What's the nature of intraction between hydrogen atoms in the interstellar medium? Interstellar densities are about 1 atom/cm$^3$. Do these atoms even move? If they do, why do they move? What would be their average speed? (Free expansion)
 A: The interstellar medium (ISM) has many components that vary in densities (see the table in the link to the ISM Wiki page). For the regions with densities in the $n_\text{ISM}\sim10^0\text{ cm}^{-3}$ range, the temperatures vary from between $(50,\,10^4)\text{ K}$. Using simple Boltzmann statistics, the mean thermal velocities of particles in the ISM could be
$$
v_\text{ISM}=\sqrt{\frac{3k_BT}{\mu}}\simeq(3,\,80)\text{ km/s}
$$
which seems pretty high, but recall that the solar system is moving at about 250 km/s around the galaxy.

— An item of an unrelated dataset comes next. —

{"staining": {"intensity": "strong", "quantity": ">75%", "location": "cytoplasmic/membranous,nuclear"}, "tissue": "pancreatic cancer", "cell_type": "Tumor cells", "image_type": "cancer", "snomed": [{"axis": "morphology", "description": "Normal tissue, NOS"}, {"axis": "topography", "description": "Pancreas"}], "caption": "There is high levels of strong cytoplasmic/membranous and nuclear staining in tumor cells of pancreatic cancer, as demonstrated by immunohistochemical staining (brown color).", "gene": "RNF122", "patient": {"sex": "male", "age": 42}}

ISM gas can also be pushed by astrophysical shock waves and pulled by gravitational collapse, both of which will cause motion in less-constant manners (depends on parameters of the shockwave or collapse). Further, if there are disordered magnetic fields in the ISM, the ISM can also be affected by these fields.
A: They move, at first because they once moved :-) . How do you stop them ?
Anyway the interstellar is not always cold, and it is even ultra hot at places. One of the reason is UVs travelling through, and thus bringing kinetics energy to atoms.